Heute läuft jeder, der nicht mit der Gesinnung der Linken übereinkommt, Gefahr, als „Neoliberaler“ an den Pranger gestellt zu werden. Im Kontrast dazu waren es im Frühjahr 1949 der Philosoph Friedrich Hayek sowie der öffentlich Intellektuelle Milton Friedman, die den Aufbau einer freien Gesellschaft wieder zu einem intellektuellen Abenteuer machen wollten – zur Verwirklichung einer liberalen Utopie. Dass diese beiden allerdings auch diejenigen waren, die die Grundlage zu einer Finanzkrise schufen, die Millionen von Menschen an das Limit einer Existenzsicherung brachte, wird jedoch nicht in Betracht gezogen.
Ähnlich scheint es sich in den Forderungen der FDP selbst zu verhalten. Eine negative Lohnspirale wird wohl kaum aufgrund von harter Sozialpolitik entstehen. Durch Unternehmen, die in der freien Marktwirtschaft mithilfe von Tarifflucht, Werksverträgen und befristeten Verträgen die Löhne weiter drücken, aber schon eher. Aber nicht nur werden Superreiche immer reicher. Sondern verlangsamt die Kluft zwischen Arm und Reich auch das Wirtschaftswachstum, so die Organisation für Sicherheit und Zusammenarbeit. Gleichzeitig ist es die FDP, die von der Milliardärsfamilie Finck eine geschenkte Millionensumme erhielt. Im Gegenzug ermöglichte sie der Hoteliersfamilie eine Steuersenkung von 12 Prozent auf eine Mehrwertsteuer von sieben Prozent auf Hotelübernachtungen. Nach fairem Kapitalismus zugunsten des Wirtschaftswachstums klingt das nicht.
Dass sich ein Staat weiterentwickeln und für neue Ideen Raum schaffen muss, scheint offensichtlich zu sein. Ansonsten würde er schnell auf internationaler Ebene hinterherhängen und sich in einer Weltordnung wie dieser die innerstaatlichen Bedingungen verschlechtern. Aber welchen Preis haben diese Rahmenbedingungen für möglichst effektive Innovation?

FDP ist Männersache

Aber nicht nur in ökonomischer Hinsicht müssen die Freien Demokraten Abstriche machen. Denn ihre Ideen zur sozialen Innovation führen ähnlich weit – oder kurz. 2019 beschloss die FDP, den Frauenanteil in Ämtern und Mandaten zu erhöhen. Gelungen ist es ihr bisher nicht. Knapp 80 Prozent der Abgeordneten der FDP im Bundestag sind männlich. Vielleicht lässt sich dieses Problem ja auch mithilfe des freien Marktmechanismus lösen.

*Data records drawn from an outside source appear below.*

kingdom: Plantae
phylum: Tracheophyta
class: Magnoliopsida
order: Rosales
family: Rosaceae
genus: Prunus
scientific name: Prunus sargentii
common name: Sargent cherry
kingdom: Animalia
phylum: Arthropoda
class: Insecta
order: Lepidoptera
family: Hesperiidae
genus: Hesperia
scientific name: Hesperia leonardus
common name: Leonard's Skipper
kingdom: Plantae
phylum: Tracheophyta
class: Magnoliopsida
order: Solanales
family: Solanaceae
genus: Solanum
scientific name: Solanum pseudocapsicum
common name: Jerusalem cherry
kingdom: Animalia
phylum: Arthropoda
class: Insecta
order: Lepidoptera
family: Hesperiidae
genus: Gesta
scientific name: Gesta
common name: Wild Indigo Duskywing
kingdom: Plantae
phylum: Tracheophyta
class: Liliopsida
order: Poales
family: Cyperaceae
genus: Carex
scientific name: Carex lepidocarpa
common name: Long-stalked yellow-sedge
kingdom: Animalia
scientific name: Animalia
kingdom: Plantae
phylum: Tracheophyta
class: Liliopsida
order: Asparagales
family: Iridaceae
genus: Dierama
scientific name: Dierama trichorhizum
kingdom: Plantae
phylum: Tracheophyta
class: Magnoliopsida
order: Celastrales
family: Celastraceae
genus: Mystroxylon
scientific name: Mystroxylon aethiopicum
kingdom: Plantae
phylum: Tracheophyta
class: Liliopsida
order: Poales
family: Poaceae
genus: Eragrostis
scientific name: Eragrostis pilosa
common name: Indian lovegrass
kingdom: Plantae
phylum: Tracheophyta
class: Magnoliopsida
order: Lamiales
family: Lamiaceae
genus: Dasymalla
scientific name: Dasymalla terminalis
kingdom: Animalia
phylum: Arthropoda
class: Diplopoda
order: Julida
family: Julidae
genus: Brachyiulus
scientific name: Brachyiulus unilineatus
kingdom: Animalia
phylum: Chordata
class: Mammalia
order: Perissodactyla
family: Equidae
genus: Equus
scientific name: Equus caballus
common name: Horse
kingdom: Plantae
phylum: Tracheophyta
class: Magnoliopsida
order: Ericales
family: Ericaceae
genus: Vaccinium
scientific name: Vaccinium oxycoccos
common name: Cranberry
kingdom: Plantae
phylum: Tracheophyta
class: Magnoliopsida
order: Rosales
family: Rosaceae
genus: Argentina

Das unangenehme Gefühl bei Frauen, die Sprüche wie den Christian Lindners auf dem Parteitag 2020 zu hören bekommen, jedoch nicht. Dieser hat in einer Rede über die Generalsekretärin Linda Teuteberg gesagt: „Ich denke gerne daran, Linda, dass wir in den vergangenen 15 Monaten ungefähr 300-mal, ich hab‘ mal so grob überschlagen, ungefähr 300-mal den Tag zusammen begonnen haben.“ Nach einer Kunstpause sagte Lindner: „Ich spreche über unser tägliches, morgendliches Telefonat zur politischen Lage. Nicht, was ihr jetzt denkt.“

Warum dennoch Innovation?

So, wie die FDP Innovation zu schaffen versucht, scheint es keinen Output für alle zu geben. Und schon gar nicht, wenn unsere Gesellschaft nachhaltig zusammengehalten werden soll. Da sich unser Zusammenleben und unsere Bedürfnisse stetig ändern, ist ein innovativer Ansatz also gut. Jedoch nur, solange er den Grundsatz einer Utopie nicht in ein Schlamassel stürzen lässt.

Johanna Surmann

ist 18 Jahre alt und macht nächstes Jahr Abi. Sie interessiert sich dafür, dass Stimmen ihrer Generation in die Politik eingebracht werden – der Generation, die jetzt für Innovation sorgen müsste.